◆ Consignes de l'exercice:
**A.** Recopiez le passage du texte sur la langue commune compris entre "Pour synthétiser cette" et "terminologie des développeurs.", ces deux bornes incluses.
**B.** D'après le texte sur la langue commune, sur quel domaine le référentiel commun doit-il uniquement porter ?
**C.** Reprenez le texte sur la langue commune et rédigez-en la suite, en commençant juste après sa dernière phrase.

◆ Texte extrait:

+---+

Adoptez une Langue Commune

Ce que vous entendez en utilisant un mot peut parfois (souvent !) être totalement différent de ce qu'une autre personne entend pour ce même mot. Et c'est encore pire avec les développeurs !

Gardez cela à l'esprit : les développeurs ne parlent pas la même langue que vous. Lorsque vous parlez "stock", "produit" ou "commande", un développeur pensera "base de données", "enregistrement" et "sauvegarde en base".

La première chose à faire est donc de constituer avec vos équipes une Langue Commune. Peu importe le moyen : une feuille excel, un document word ou un bout de papier feront l'affaire ! L'important  est de créer un référentiel commun, souvent désigné par "Ubiquitus Language", c'est-à-dire un moyen d'utiliser une terminologie dont on sait qu'elle est comprise par tous de la même manière.

Attention, cet Ubiquitus Language, cette Langue Commune ne doit PAS être élaborée unilatéralement ! Instaurez un dialogue entre toutes les parties prenantes du projet, jusqu'à déterminer des termes plus importants que les autres. Identifiez les, puis, en commun, définissez-les. Ne l'oubliez pas : une définition que vous aurez mis en place tout seul ne voudra peut-être rien dire pour un développeur.

Dernière chose : ce référentiel commun ne doit porter que sur le domaine fonctionnel. Il est inutile de créer un référentiel technique (du moins pas en dehors des équipes techniques) : ce qui compte ce n'est pas de faire du développement logiciel ; non, ce qui compte c'est votre produit, vos bénéfices fonctionnels et votre vision !

Pour synthétiser cette Langue Commune en quelques mots, elle permet :

  • d'éviter un travail de traduction entre les tâches techniques et les besoins fonctionnels (le jargon métier)
  • que tout le monde "parle" votre projet comme vous le "pensez"
  • d'éviter de vous retrouver avec des surprises idiotes, dues à des incompréhensions sémantiques ou à des ambiguïtés.

les développeurs ne parlent pas la même langue que vous

Laissez la technique aux développeurs

Laissez-moi vous rassurez tout de suite : non, vous n'avez pas besoin de savoir comment fonctionne techniquement votre produit. Non, vous n'avez pas à comprendre la terminologie des développeurs.

Mieux ! Vous ne devez SURTOUT PAS comprendre ce que font les développeurs.

Ça fait maintenant quelques années que je conduis une voiture. Je sais passer mes vitesses, je comprend comment lire mon tableau de bord... Mais je ne sais pas, mais alors pas du tout, comment fonctionne ma voiture. Et croyez-moi, je n'en ai rien à faire ! 

Je dois vous avouer une chose : quand j'ai une panne, je vais voir mon garagiste et je lui fais confiance. Quand il m'explique le problème, je dis des "ah oui ?" avec un air curieux. Mais je ne comprend rien ! Et c'est tant mieux !

+---+

[Données collectées]
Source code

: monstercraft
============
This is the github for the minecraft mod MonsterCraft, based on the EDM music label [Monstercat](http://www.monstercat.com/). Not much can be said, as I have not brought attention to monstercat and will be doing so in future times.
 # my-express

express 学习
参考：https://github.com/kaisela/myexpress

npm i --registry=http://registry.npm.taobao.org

+---+

◆ Réponses:
**A.**
Pour synthétiser cette Langue Commune en quelques mots, elle permet :

  • d'éviter un travail de traduction entre les tâches techniques et les besoins fonctionnels (le jargon métier)
  • que tout le monde "parle" votre projet comme vous le "pensez"
  • d'éviter de vous retrouver avec des surprises idiotes, dues à des incompréhensions sémantiques ou à des ambiguïtés.

les développeurs ne parlent pas la même langue que vous

Laissez la technique aux développeurs

Laissez-moi vous rassurez tout de suite : non, vous n'avez pas besoin de savoir comment fonctionne techniquement votre produit. Non, vous n'avez pas à comprendre la terminologie des développeurs.

**B.** Il ne doit porter que sur le domaine fonctionnel.

**C.**
Pourquoi serait-ce différent pour l'informatique ? Mettre les mains "dans la cambouis" risque :

  • de brider vos demandes quand vous allez imaginer qu'un point va être techniquement coûteux alors qu'il n'en n'est rien
  • de vous faire adopter une angle de vue différent (celui des développeurs) au détriment de votre vision initiale
  • de laisser le code dominer le domaine fonctionnel
  • de vous faire perdre votre force fonctionnel

Je peux vous le dire : les projets les plus coûteux et les plus en retard sur lesquels j'ai travaillé ont été initié par d'anciens développeurs devenus chefs d'entreprise ou fonctionnels. Naturellement, et on ne peut pas les en blâmer, ils ont tendance à vouloir comprendre l'implémentation technique de leur produit. 

Cependant, cela est très coûteux : tout d'abord l'équipe technique doit passer beaucoup de temps à expliquer ce qu'elle fait au lieu d'avancer réellement. Ensuite, elle doit passer du temps également à monter en compétence le fonctionnel. Enfin, et ce n'est pas le moindre, cela introduira un sentiment de défiance entre vous et l'équipe technique, sentiment qui va ralentir et limiter vos possibilités de créer une Langue Commune et freiner l'investissement de vos équipes.

Vous ne devez surtout pas comprendre ce que font les développeurs

Racontez votre produit

Combien de documents sont passés entre vos mains sans que vous ne les lisiez totalement, partiellement ou pas du tout ? Avouez-le, cela nous est tous arrivé au moins une fois. 

Pourquoi le document que vous fournissez à votre prestataire ne serait-il pas justement celui-là même qu'il va survoler, ou mal comprendre ?

Un document word, par exemple, est une excellente base de travail. Vous pouvez y noter vos réflexions, vous en servir comme brouillon... Mais pas comme spécification !

Comprenez : votre pensée est ce qu'elle est : mouvante, changeante, et surtout personnelle. Avec tous les efforts du monde, vous n'arriverez pas à transmettre l'ensemble de votre pensée par écrit. Il subsistera toujours de l'interprétation, des non-dits, de l'implicite... Voire même parfois des contradictions qu'il faudra lever. C'est normal, comme un projet, une pensée vit et change.

Votre vision, vos besoins, vos spécifications... tout cela doit faire l'objet d'un échange oral. Racontez votre produit plutôt que de le décrire. Qu'en pensez-vous ?

Votre projet doit être le résultat d'une conversation : impliquez vous, mais impliquez aussi le testeur, le fonctionnel, l'ergonome, le graphiste et le développeur. Racontez leur votre produit, et dialoguez, de telle manière que :

  • Ils s'approprient votre besoin
  • Ils mettent en évidence certaines incohérences le plus tôt possible
  • Ils vous proposent des changements (vous restez le seul maître de les accepter ou non)
  • Ils soient impliqués et aient le sentiment d'être partie prenante de votre projet
  • Ils ne perdent pas de temps à traduire votre message

C'est d'ailleurs comme ça que vous allez vous rendre compte que certains points demeurent obscurs, malgré tous vos efforts. Cela signifiera peut-être que ces points sont plus importants que vous ne l'estimiez, et il sera peut-être utile d'y consacrer plus de temps.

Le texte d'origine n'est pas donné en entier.